Anthony Edwards — NBA star for the Minnesota Timberwolves — used anti-gay language to demean a group of men, recorded himself doing it, and then posted it online so hundreds of thousands of people would see him do it.
Will the NBA take action against such clear-cut homophobic language?
According the Chris Hine of the Star Tribune, the league is reviewing the video that Edwards recorded and posted, showing himself calling a group of men “queer-ass.”
While some geniuses on social media are pointing to “Queer Eye” and other uses of the word “queer” by the LGBT community to excuse the behavior, that’s like saying everyone can now call people “The N Word” because some black football players and rappers call each other that word.
The claim is ludicrous on its face — Context determines the meaning of the word, and in the context of Edwards’ use, it is clearly a slur.
For their part, so far the Minnesota Timberwolves have tried to publicly sweep the episode under the rug. The club’s president of basketball operations released an embarrassingly substance-free statement, failing to even acknowledge the LGBT community.
This is similar to how almost every other NBA team — including the Timberwolves — handled the discovery of dozens of homophobic and anti-gay old tweets from current players (though, it’s important to note the Philadelphia 76ers and forward Paul Reed took these seriously).
The NBA has a history of taking action against athletes who use this kind of language. Kobe Bryant famously received a $100,000 fine when he called a referee a gay slur in a game. Weeks later the league fined Jaokim Noah $50,000 for calling a fan a gay slur.
Athletes have also been punished when using this language away from the court. Kevin Durant had to pay $50,000 in fines, and Nikola Jokic was slapped with a $25,000 for use of language in a post-game interview.
Now the NBA faces a credibility issue.
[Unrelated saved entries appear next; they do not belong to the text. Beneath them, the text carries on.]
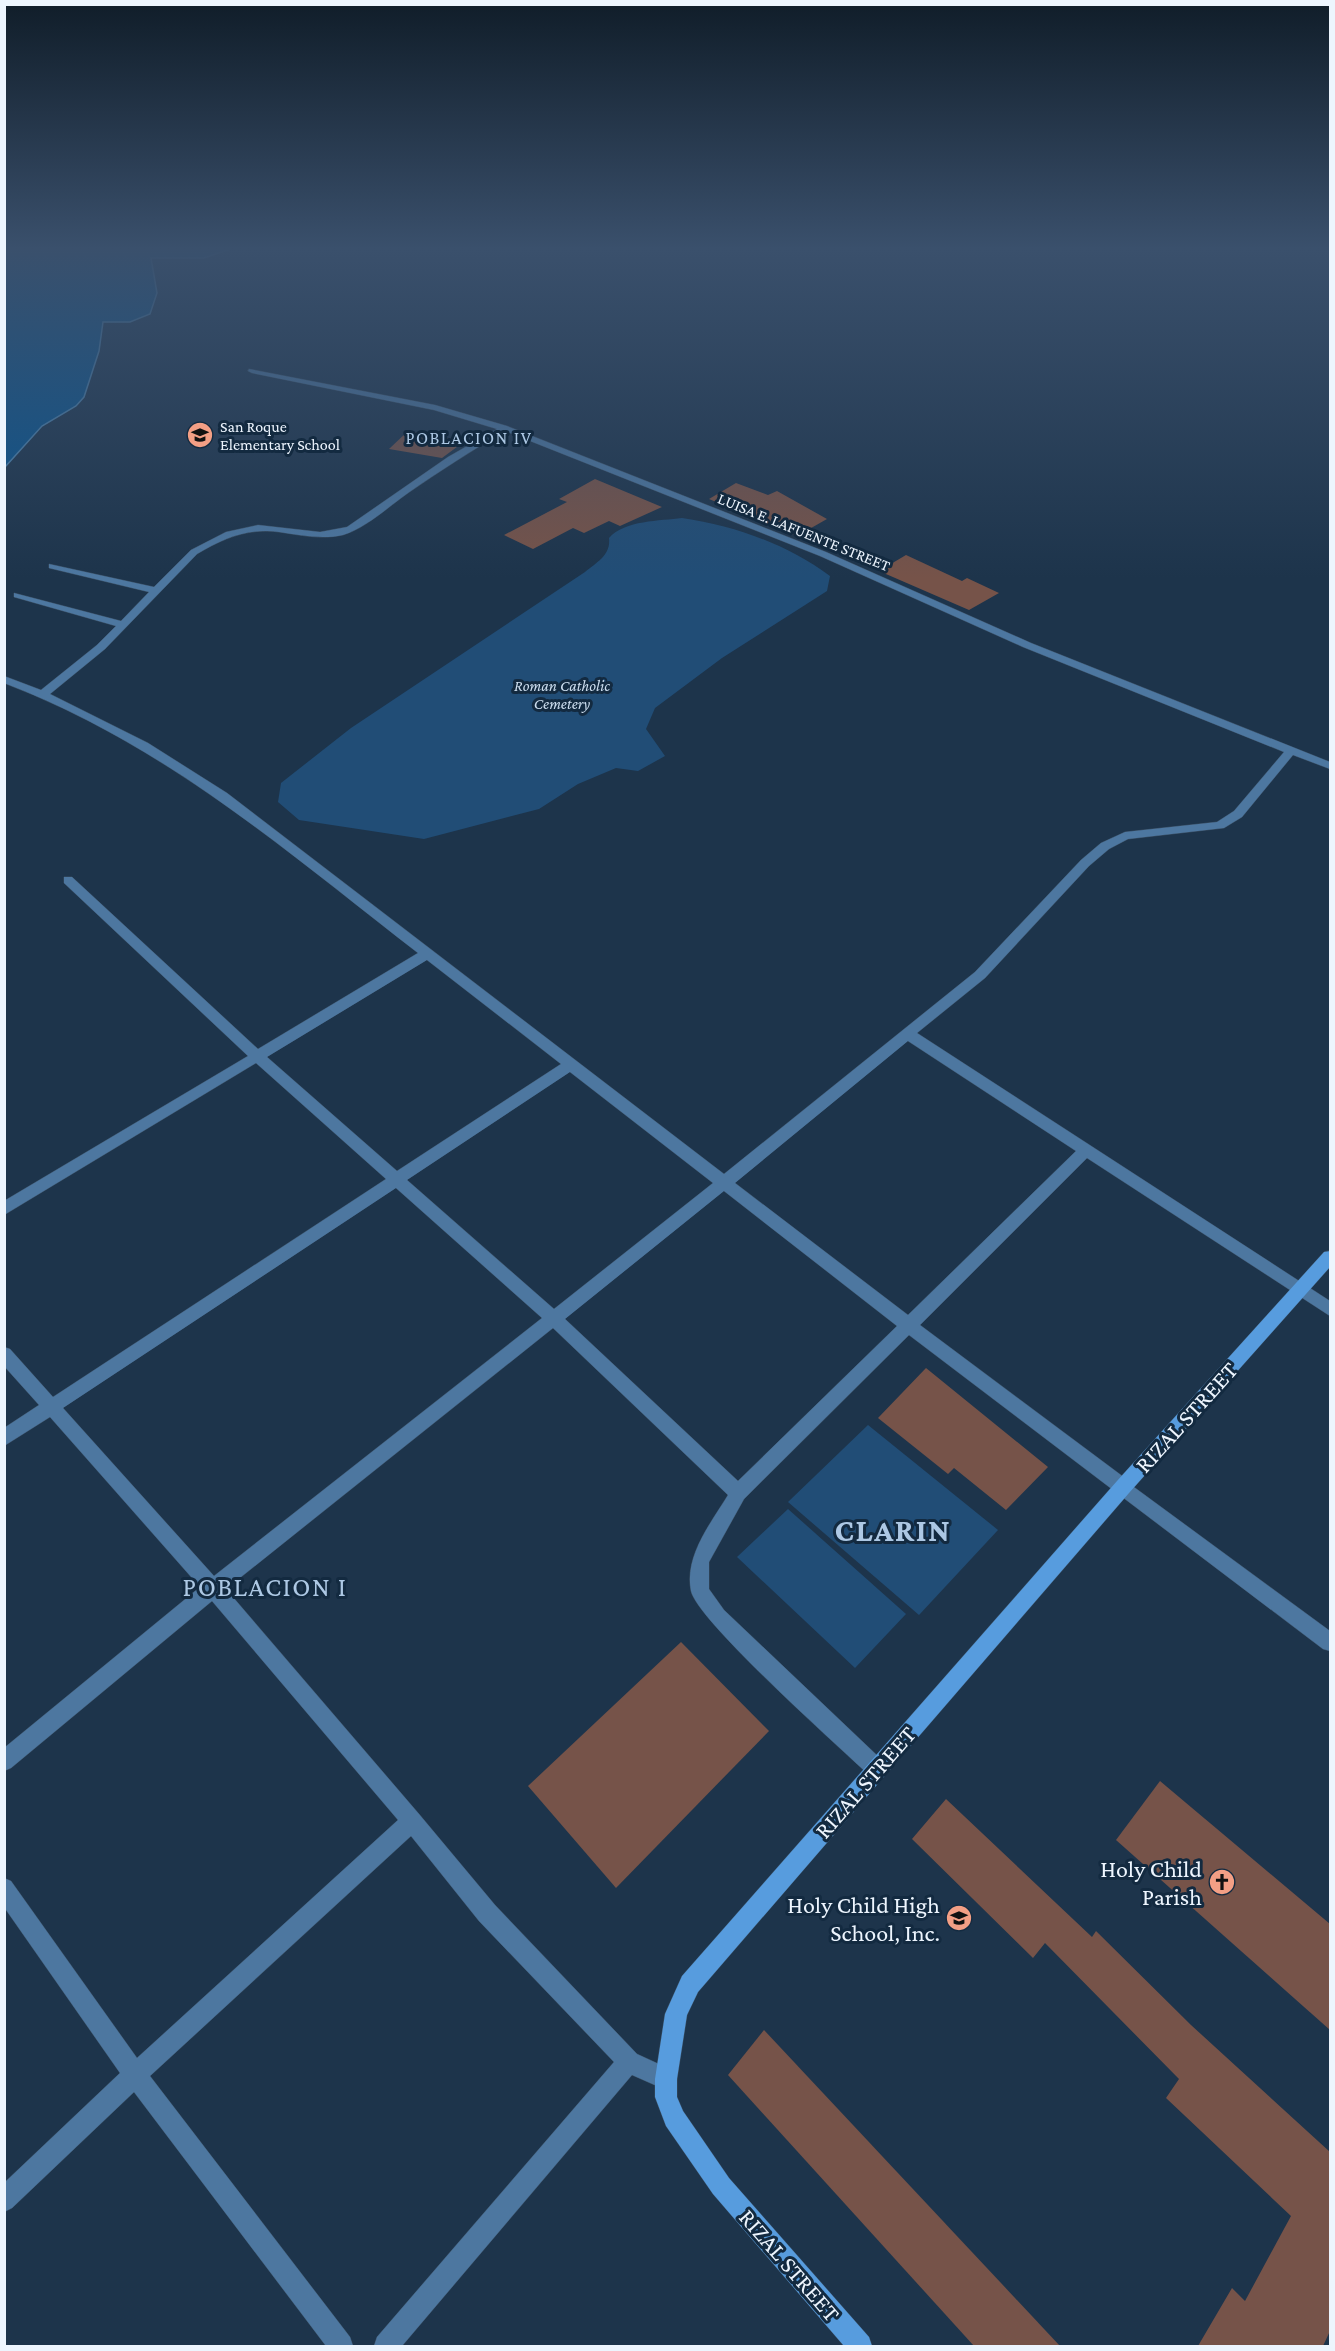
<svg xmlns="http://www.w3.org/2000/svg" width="1335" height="2351" font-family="'Crimson Pro',serif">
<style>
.green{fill:#214d76}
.water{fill:#07548f;stroke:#4c84b0;stroke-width:1.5}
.building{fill:#765349}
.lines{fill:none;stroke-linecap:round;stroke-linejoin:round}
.minor-casing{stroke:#3a4f64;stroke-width:1}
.tertiary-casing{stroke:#3a4f64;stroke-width:1}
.secondary-casing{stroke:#3a4f64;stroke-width:1}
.minor{fill:#4d77a0;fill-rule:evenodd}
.tertiary{fill:#4d77a0;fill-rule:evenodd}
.secondary{fill:#579cde;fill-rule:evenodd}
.labels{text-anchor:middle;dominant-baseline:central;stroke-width:6;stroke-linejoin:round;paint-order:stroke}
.far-poi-label{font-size:16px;fill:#edf5fe;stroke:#132a40;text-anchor:start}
.far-street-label{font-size:16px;fill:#edf5fe;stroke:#132a40}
.far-park-label{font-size:16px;font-style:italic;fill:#cddeef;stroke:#132a40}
.far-quarter-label{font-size:18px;letter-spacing:1.5px;fill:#adc8e4;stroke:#132a40}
.near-street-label{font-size:24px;fill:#edf5fe;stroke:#132a40}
.near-poi-label{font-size:24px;fill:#edf5fe;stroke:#132a40;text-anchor:end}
.near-quarter-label{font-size:27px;letter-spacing:1.5px;fill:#adc8e4;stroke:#132a40}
.near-district-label{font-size:32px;font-weight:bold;letter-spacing:1.5px;fill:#adc8e4;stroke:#132a40}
</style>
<rect width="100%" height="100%" fill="#1d344b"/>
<g class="green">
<path d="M682,518C736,526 786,544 830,576L827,591L722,658L655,708L646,729L665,756L638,771L616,768L578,784L539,809L424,839L299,820L278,802L281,783L351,728L585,572C597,562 611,555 609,538C625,520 660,521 682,518Z"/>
<path d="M868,1425L998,1530L919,1615L788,1502Z"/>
<path d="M788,1509L906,1614L855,1668L737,1557Z"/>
</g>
<path class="water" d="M5,249H231L204,258H151L157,293L150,314L130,322H103L99,351L84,397L76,406L42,426L5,467Z"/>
<g class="building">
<path d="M408,431L465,441L442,458L389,449Z"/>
<path d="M595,479L662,507L620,526L609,521L584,533L573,528L533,549L504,535L567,502L559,499Z"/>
<path d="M736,483L768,495L777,491L827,519L797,536L709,499Z"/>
<path d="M906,555L962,581L967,578L999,593L969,610L879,571Z"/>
<path d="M926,1368L1048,1467L1006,1510L954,1468L948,1474L878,1418Z"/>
<path d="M681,1642L769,1731L616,1888L528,1786Z"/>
<path d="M1160,1781L1330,1924V2030L1116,1840Z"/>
<path d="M946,1799L1092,1937L1096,1931L1191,2025L1330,2152V2331L1323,2346H1198L1232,2288L1245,2301L1291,2216L1166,2098L1179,2079L1045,1943L1033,1958L912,1839Z"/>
<path d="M764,2030L1060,2346H974L728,2075Z"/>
</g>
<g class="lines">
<g class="minor-casing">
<path id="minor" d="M249,369L435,405L507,426L826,552L1031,643L1330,762V769L1293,755L1242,817L1224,828L1128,839L1109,849L1089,866L985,978L917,1033L1330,1301V1316L1087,1158L920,1325L1129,1481L1132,1487L1129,1493L1123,1495L1117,1493L909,1335L744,1499L709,1562V1589L724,1610L883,1761L886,1768L883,1775L876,1778L869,1775C839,1747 697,1620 691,1591C684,1556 711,1523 728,1495L553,1328L226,1589L419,1814L495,1905L637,2054L674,2071L677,2079L674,2087L666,2090L632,2075L402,2346H374L377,2337L614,2062L479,1921L411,1836L150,2076L350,2337L353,2346H326L134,2092L12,2208L4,2212V2183L120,2073L4,1907V1878L11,1881L137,2058L398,1820L212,1601L11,1768L4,1771V1748L200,1587L50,1417L4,1446V1428L39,1405L4,1366V1347L10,1349L53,1397L386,1179L256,1063L4,1215V1201L248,1056L64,883V877H72L258,1049L418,953C285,850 164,744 4,683V676L41,690L97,645L116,626L14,597V593L121,621L149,592L49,568V564L154,587L191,550L226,532L258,525L320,532L347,527L448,457L497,429L434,410L252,373L248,371ZM505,431L820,556L1023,647L1284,752L1234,811L1217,822L1125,832L1101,843L1081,860L975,972L724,1174L227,793L148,743L50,694L105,649L197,554C224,538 248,528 279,532C300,535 321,540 343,535C366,528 388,507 408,493C440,471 471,451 505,431ZM427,960L561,1064L397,1171L267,1057ZM908,1041L1076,1151L908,1315L735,1183ZM570,1072L713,1183L554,1309L407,1180ZM396,1188L542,1318L214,1576L63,1408ZM724,1191L897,1326L738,1481L565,1319Z"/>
</g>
<g class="tertiary-casing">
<path id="tertiary" d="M1123,1479L1330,1631V1651L1323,1649L1117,1493L1114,1487L1117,1481Z"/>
</g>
<g class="secondary-casing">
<path id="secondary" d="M1330,1251V1267L1129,1493L698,1992L687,2015L677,2079V2097L683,2111L729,2178L869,2337L872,2346H844L713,2194L666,2126L655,2097V2079L665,2014L682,1976L1117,1481L1324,1252Z"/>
</g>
<use href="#minor" class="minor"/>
<use href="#tertiary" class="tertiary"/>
<use href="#secondary" class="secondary"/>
</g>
<linearGradient id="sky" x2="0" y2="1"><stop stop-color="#101d29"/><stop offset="0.43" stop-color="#3a506c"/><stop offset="1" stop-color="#3a506c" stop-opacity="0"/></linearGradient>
<rect width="1335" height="578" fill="url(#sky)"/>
<defs>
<g id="school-disc" transform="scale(1.35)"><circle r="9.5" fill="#f39f85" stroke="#132a40"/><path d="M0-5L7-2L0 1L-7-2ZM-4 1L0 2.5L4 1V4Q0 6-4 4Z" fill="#111"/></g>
<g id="church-disc" transform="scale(1.35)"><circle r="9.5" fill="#f39f85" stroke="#132a40"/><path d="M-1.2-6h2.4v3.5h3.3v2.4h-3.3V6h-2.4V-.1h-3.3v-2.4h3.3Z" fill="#111"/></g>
</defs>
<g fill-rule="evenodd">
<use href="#school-disc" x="200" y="435"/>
<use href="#church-disc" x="1222" y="1882"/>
<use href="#school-disc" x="959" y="1918"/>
</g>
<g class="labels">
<g class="far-poi-label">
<text x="220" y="426">San Roque<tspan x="220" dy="18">Elementary School</tspan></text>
</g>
<g class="far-street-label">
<text transform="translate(804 532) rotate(22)">LUISA E. LAFUENTE STREET</text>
</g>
<g class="far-park-label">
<text x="562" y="685">Roman Catholic<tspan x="562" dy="18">Cemetery</tspan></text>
</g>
<g class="far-quarter-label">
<text x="469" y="438">POBLACION IV</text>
</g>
<g class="near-street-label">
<text transform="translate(1186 1417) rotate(-48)">RIZAL STREET</text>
<text transform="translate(865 1782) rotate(-49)">RIZAL STREET</text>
<text transform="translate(790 2265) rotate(49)">RIZAL STREET</text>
</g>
<g class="near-poi-label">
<text x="1202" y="1868">Holy Child<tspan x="1202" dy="28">Parish</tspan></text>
<text x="940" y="1904">Holy Child High<tspan x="940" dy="28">School, Inc.</tspan></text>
</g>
<g class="near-quarter-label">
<text x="265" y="1587">POBLACION I</text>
</g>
<g class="near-district-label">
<text x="893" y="1530">CLARIN</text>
</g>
</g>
<rect width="1335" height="2351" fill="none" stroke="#edf5fe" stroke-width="12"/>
</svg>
The league has been out front various times, expressing its support for the LGBT community, creating Pride shirts for every team, appearing in Pride parades, etc....
Yet the language athletes use is where the rubber hits the court.
Waving Pride flags is absolutely meaningless if athletes use this kind of language and face no discipline. It’s the league saying, “Don’t worry guys, all these rainbow flags we’re waving give us cover — Do what you want.”
The LGBT community is now watching to see what the NBA does.
“I think consistency always matters,” said Anthony Nicodemo. He is a gay high school basketball coach and athletic director, and a board member with the Sports Equality Foundation. “If a league has disciplined an athlete for the same behavior, then yes he should be disciplined.
The NBA, as well as the players union, are on the clock. Will the league take appropriate action, and will the union accept what should at the very least be a fine?
As the NBA season approaches, their response to this will speak volumes.